Grumbrecht, Braun und einige andere Nationalliberale gaben die Idee von Grundrechten aber nicht gänzlich auf. Während sie einen umfangreichen Katalog ablehnten, setzten sie sich für eine Mindestgarantie ein. Ursache dafür waren die Zustände in Mecklenburg. Da es dort keine moderne Verfassung, sondern nur aus der Zeit gefallene feudale Strukturen gab, standen die Bürger auch nicht unter dem Schutz von Grundrechten. Vor allem der Mecklenburger Fortschrittsparteiler Moritz Wiggers, der die Folgen des Grundrechtemangels in den 1850er-Jahren in einem Hochverratsprozess mit anschließender Gefängnishaft am eigenen Leib zu spüren bekommen hatte, prangerte die dortigen Verhältnisse im Reichstag leidenschaftlich an. Um dieses lokale Grundrechtsvakuum zu füllen, kam aus der nationalliberalen Fraktion, zu der auch Wiggers’ ebenfalls einst inhaftierter Bruder Julius gehörte, ein Kompromissvorschlag. Carl Braun beantragte mit Unterstützung von knapp vierzig Kollegen, dem Bund das Recht zu geben, ein Minimum an Grundrechtsschutz zu definieren, das kein Einzelstaat „in Bezug auf Preß-, Vereins- und Versammlungsrecht, so wie in Bezug auf die sonstigen persönlichen und staatsbürgerlichen Rechte seinen Angehörigen vorenthalten darf “. Eine knappe Mehrheit von 130 zu 128 Stimmen votierte aber dagegen.57

Die Initiatoren des Antrages konnten sich damit trösten, dass der Entwurf zumindest einige Verwaltungsgebiete in die Kompetenz des Bundes legte, die die Möglichkeit boten, in Zukunft auf dem Weg der Bundesgesetzgebung einen Grundrechtsschutz in den entsprechenden Feldern aufzubauen.

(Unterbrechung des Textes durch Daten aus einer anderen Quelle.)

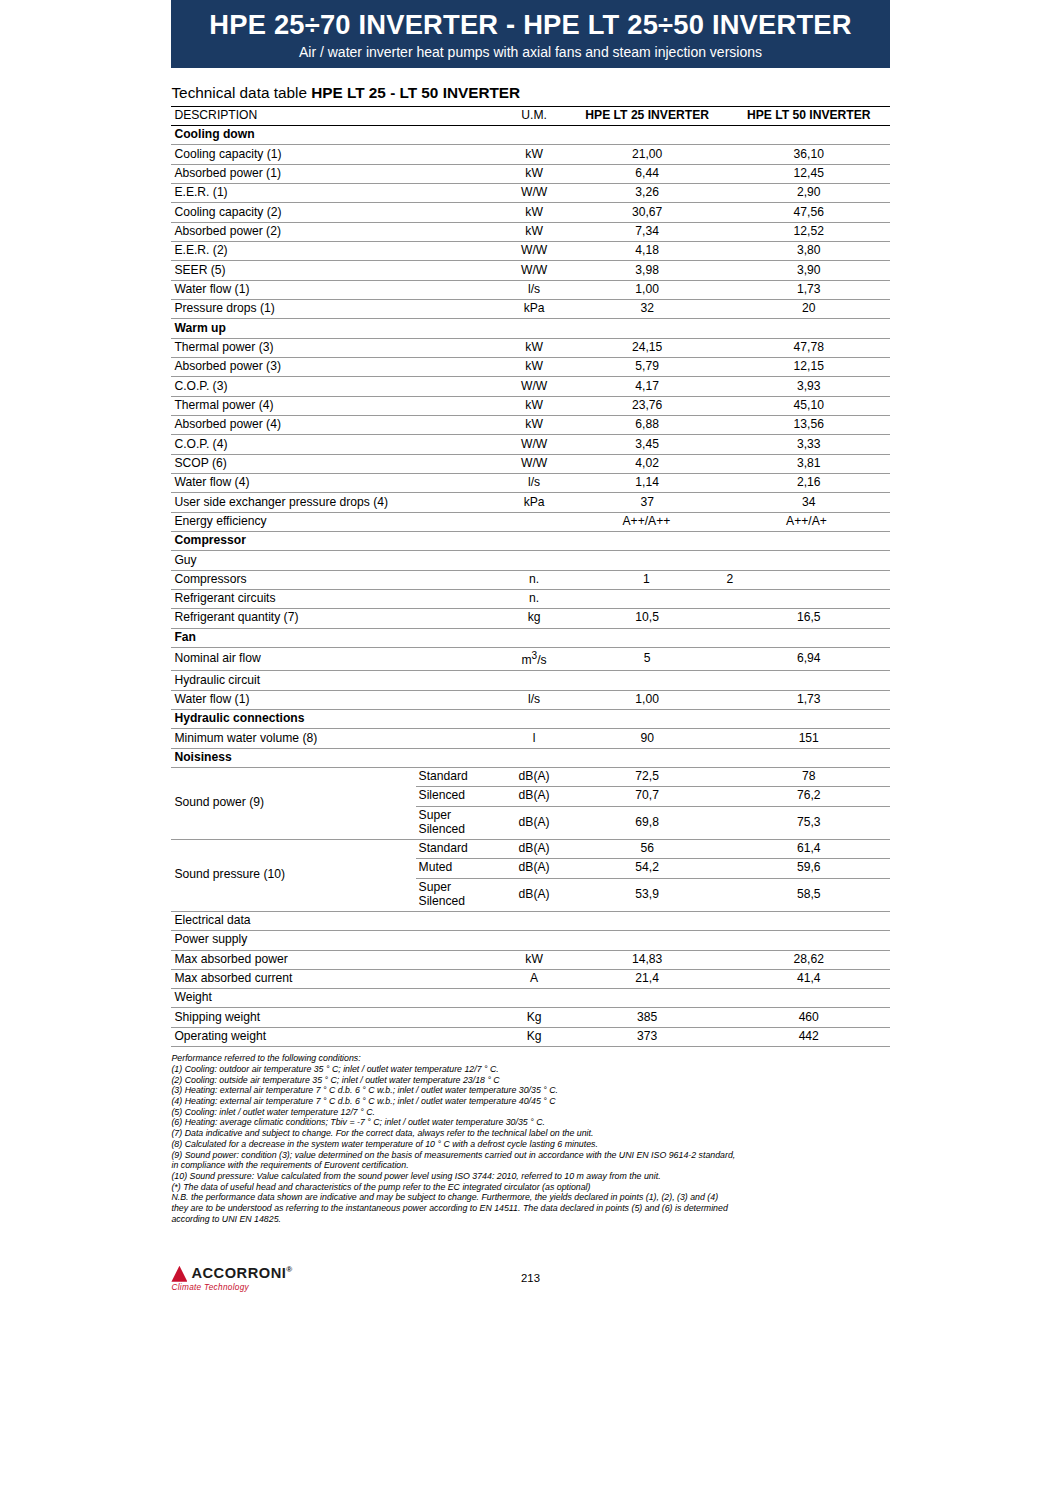HPE 25÷70 INVERTER - HPE LT 25÷50 INVERTER
Air / water inverter heat pumps with axial fans and steam injection versions
Technical data table HPE LT 25 - LT 50 INVERTER
| DESCRIPTION | U.M. | HPE LT 25 INVERTER | HPE LT 50 INVERTER |
| --- | --- | --- | --- |
| Cooling down |
| Cooling capacity (1) | kW | 21,00 | 36,10 |
| Absorbed power (1) | kW | 6,44 | 12,45 |
| E.E.R. (1) | W/W | 3,26 | 2,90 |
| Cooling capacity (2) | kW | 30,67 | 47,56 |
| Absorbed power (2) | kW | 7,34 | 12,52 |
| E.E.R. (2) | W/W | 4,18 | 3,80 |
| SEER (5) | W/W | 3,98 | 3,90 |
| Water flow (1) | l/s | 1,00 | 1,73 |
| Pressure drops (1) | kPa | 32 | 20 |
| Warm up |
| Thermal power (3) | kW | 24,15 | 47,78 |
| Absorbed power (3) | kW | 5,79 | 12,15 |
| C.O.P. (3) | W/W | 4,17 | 3,93 |
| Thermal power (4) | kW | 23,76 | 45,10 |
| Absorbed power (4) | kW | 6,88 | 13,56 |
| C.O.P. (4) | W/W | 3,45 | 3,33 |
| SCOP (6) | W/W | 4,02 | 3,81 |
| Water flow (4) | l/s | 1,14 | 2,16 |
| User side exchanger pressure drops (4) | kPa | 37 | 34 |
| Energy efficiency | | A++/A++ A++/A+ |
| Compressor |
| Guy | | | |
| Compressors | n. | 1 2 |
| Refrigerant circuits | n. | | |
| Refrigerant quantity (7) | kg | 10,5 | 16,5 |
| Fan |
| Nominal air flow | m 3 /s | 5 | 6,94 |
| Hydraulic circuit | | | |
| Water flow (1) | l/s | 1,00 | 1,73 |
| Hydraulic connections |
| Minimum water volume (8) | l | 90 | 151 |
| Noisiness |
| Sound power (9) | Standard | dB(A) | 72,5 | 78 |
| Silenced | dB(A) | 70,7 | 76,2 |
| Super Silenced | dB(A) | 69,8 | 75,3 |
| Sound pressure (10) | Standard | dB(A) | 56 | 61,4 |
| Muted | dB(A) | 54,2 | 59,6 |
| Super Silenced | dB(A) | 53,9 | 58,5 |
| Electrical data | | | |
| Power supply | | | |
| Max absorbed power | kW | 14,83 | 28,62 |
| Max absorbed current | A | 21,4 | 41,4 |
| Weight | | | |
| Shipping weight | Kg | 385 | 460 |
| Operating weight | Kg | 373 | 442 |
Performance referred to the following conditions:
(1) Cooling: outdoor air temperature 35 ° C; inlet / outlet water temperature 12/7 ° C.
(2) Cooling: outside air temperature 35 ° C; inlet / outlet water temperature 23/18 ° C
(3) Heating: external air temperature 7 ° C d.b. 6 ° C w.b.; inlet / outlet water temperature 30/35 ° C.
(4) Heating: external air temperature 7 ° C d.b. 6 ° C w.b.; inlet / outlet water temperature 40/45 ° C
(5) Cooling: inlet / outlet water temperature 12/7 ° C.
(6) Heating: average climatic conditions; Tbiv = -7 ° C; inlet / outlet water temperature 30/35 ° C.
(7) Data indicative and subject to change. For the correct data, always refer to the technical label on the unit.
(8) Calculated for a decrease in the system water temperature of 10 ° C with a defrost cycle lasting 6 minutes.
(9) Sound power: condition (3); value determined on the basis of measurements carried out in accordance with the UNI EN ISO 9614-2 standard,
in compliance with the requirements of Eurovent certification.
(10) Sound pressure: Value calculated from the sound power level using ISO 3744: 2010, referred to 10 m away from the unit.
(*) The data of useful head and characteristics of the pump refer to the EC integrated circulator (as optional)
N.B. the performance data shown are indicative and may be subject to change. Furthermore, the yields declared in points (1), (2), (3) and (4)
they are to be understood as referring to the instantaneous power according to EN 14511. The data declared in points (5) and (6) is determined
according to UNI EN 14825.
ACCORRONI®
Climate Technology
213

Dazu gehörten die Freizügigkeit, die Heimats- und Niederlassungsverhältnisse, sowie das Gewerberecht. Darüber hinaus gab es ein gemeinsames Indigenat oder Bundesbürgerrecht, wonach die Angehörigen jedes Einzelstaates in allen Teilen des Bundes als Inländer gelten und die gleichen Rechte genießen sollten. Carl Braun, der als Vorsitzender des Kongresses der deutschen Volkswirte für Freihandel und Liberalisierung des Wirtschaftslebens eintrat, sprach den meisten liberalen Abgeordneten aus der Seele, als er unterstrich, dass diese Bestimmungen immerhin der „Verwirklichung der wirtschaftlichen Menschrechte“ entsprächen. Die wirtschaftliche „Zugfreiheit“, die durch sie gewährleistet werde, sei zwar noch ausbaufähig. Aber eine Grundlage sei in dem Entwurf gelegt. Deswegen sei es besser, lieber diese „speciellen Grundrechte“ rasch anzunehmen und auf ihre zukünftige Weiterentwicklung zu vertrauen, als sich auf lange Grabenkämpfe über einen Grundrechtskatalog einzulassen: „Sichern wir den äußern Verfassungs-Bau, dann können wir, nach Feststellung eines, fortwährender Fortbildung fähigen und unterworfenen Verfassungswerkes getrost sagen: ‚Sind wir unter sicherm Dach / Einmal nur geborgen, / Läßt für wohnliches Gemach / Sich’s schon weiter sorgen.‘“58

In diesem Vertrauen auf die Zukunft halfen die Nationalliberalen einer Verfassung bar jeder Grundrechte ins Leben. Sie sahen die Verhandlung von Bismarcks Entwurf nur als den ersten Schritt einer umfangreichen Verfassungsentwicklung, von der sie erwarteten, dass sie sich über Jahrzehnte hinziehen und ihnen allmählich die Chance zur Durchsetzung ihrer Ziele geben würde. Aus ihrer Sicht war das Zustandebringen der neuen Verfassung also nicht das Ende, sondern nur ein Zwischenstopp im Kampf um die Grundrechte und andere liberale Ideale.